A chamada “requisição administrativa” traduz um ato administrativo que prevalece o interesse público sobre os interesses privados. Sob um instrumento de intervenção estatal, em situação de perigo público iminente, a autoridade pode utilizar a propriedade particular, assegurada ao proprietário a indenização posterior, se houver dano.
Segundo o governador, Jair Bolsonaro não tem medo de passar vergonha. Há pouco, ele postou em seu facebook um texto em que registra que nenhum brasileiro ainda foi vacinado e relaciona países que já iniciaram a campanha de imunização.
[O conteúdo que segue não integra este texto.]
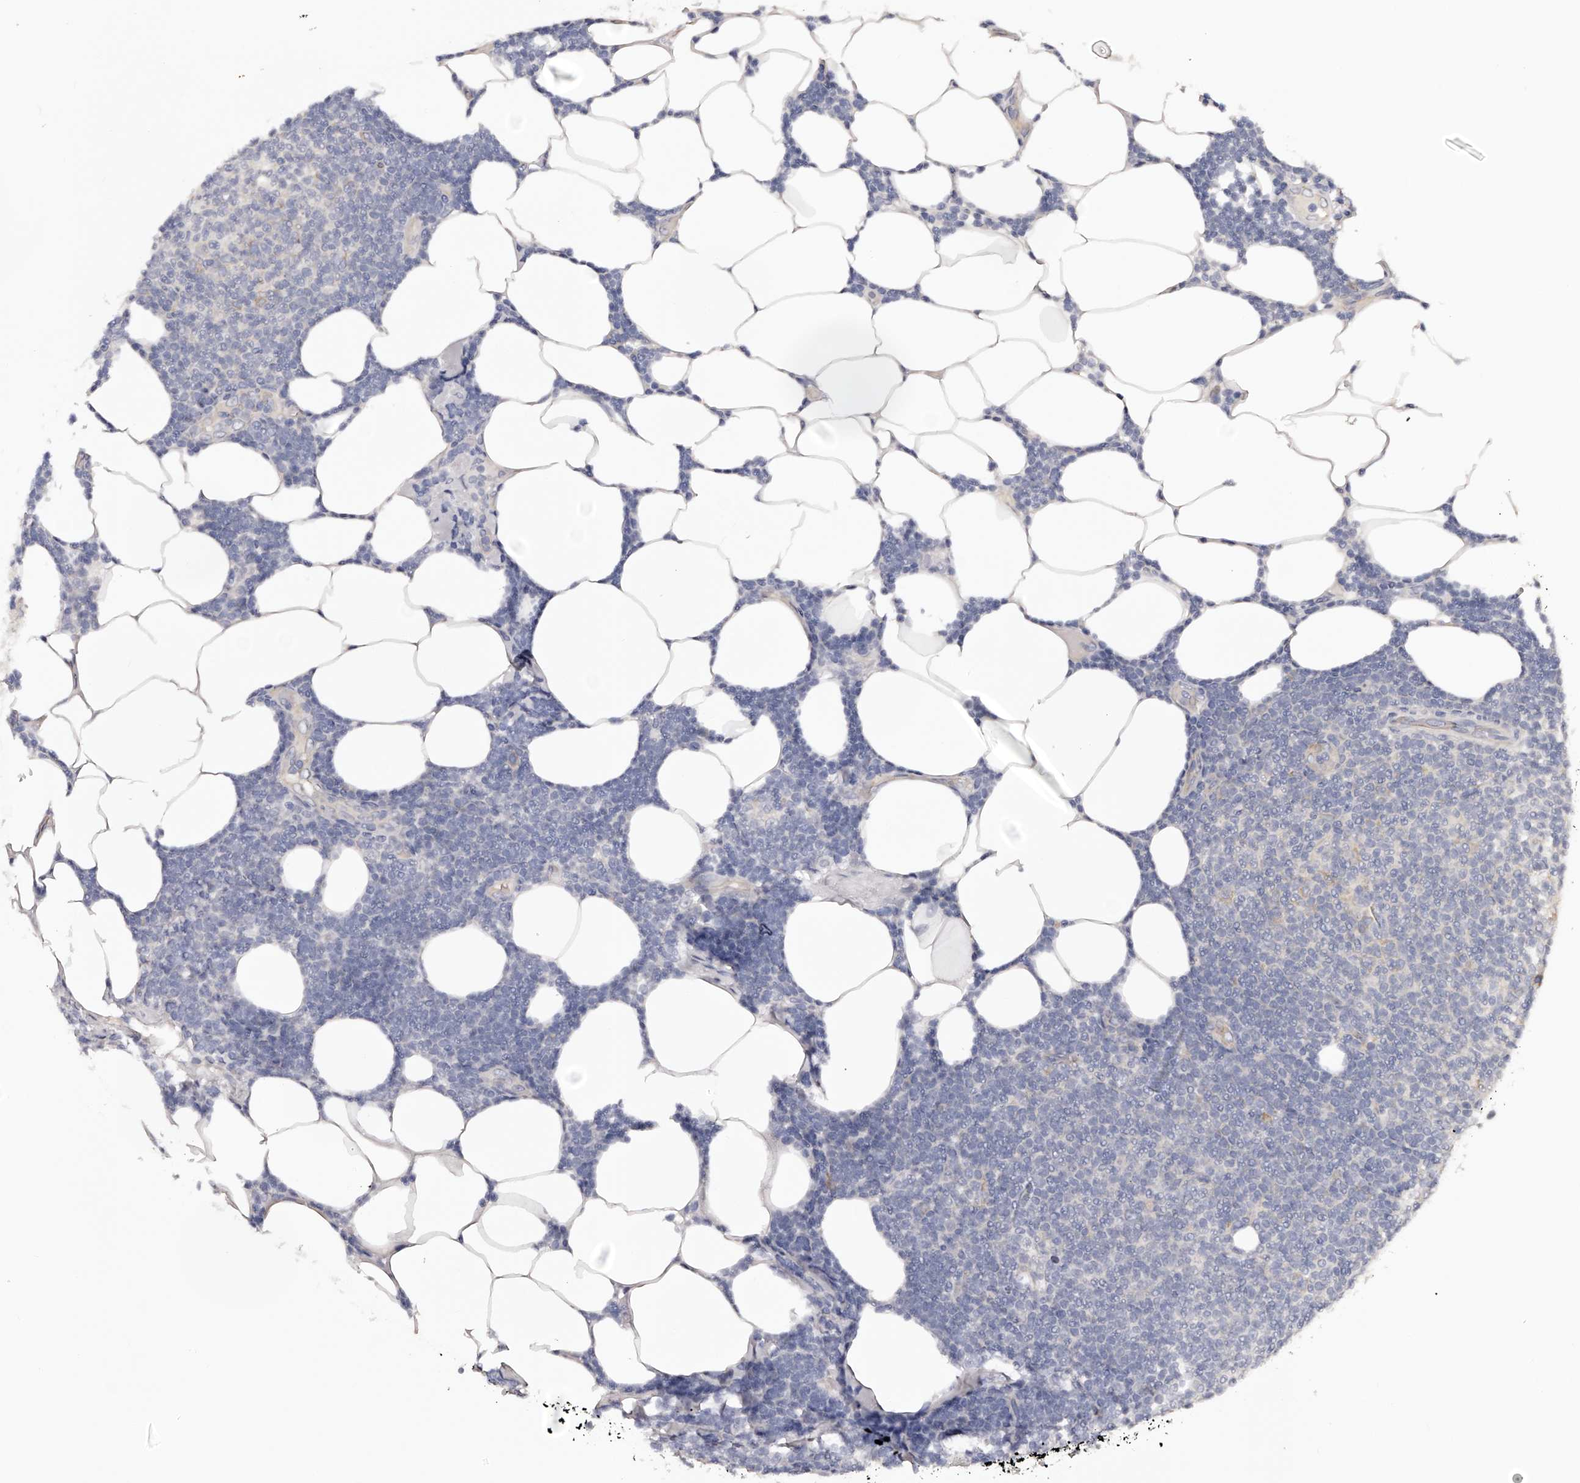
{"staining": {"intensity": "negative", "quantity": "none", "location": "none"}, "tissue": "lymphoma", "cell_type": "Tumor cells", "image_type": "cancer", "snomed": [{"axis": "morphology", "description": "Malignant lymphoma, non-Hodgkin's type, Low grade"}, {"axis": "topography", "description": "Lymph node"}], "caption": "Protein analysis of malignant lymphoma, non-Hodgkin's type (low-grade) reveals no significant staining in tumor cells.", "gene": "LTV1", "patient": {"sex": "male", "age": 66}}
Com o texto, ele tenta passar a mensagem de que ainda não houve vacinação em massa — não foi concluída, mas já teve início.
Ele também tenta explicar por que o Ministério da Saúde ainda não comprou as seringas necessárias para a campanha de vacinação.
Segundo Dino, ao invés da suspensão da compra das seringas, Bolsonaro devia se ater à intervenção estatal e garantir a compra para impedir maiores riscos à saúde pública decorrentes da pandemia da Covid-19. Além disso, o governador aponta que também “seria o caso de aplicar a Lei Delegada 4. Mas esta foi equivocadamente revogada em 2019 pela tal Lei da Liberdade Econômica”.
Nesta quarta, Bolsonaro utilizou suas redes sociais para responsabilizar a indústria pelo fracasso do governo na aquisição de seringas e afirmou a suspensão da compra até que “os preços voltem ao normal”.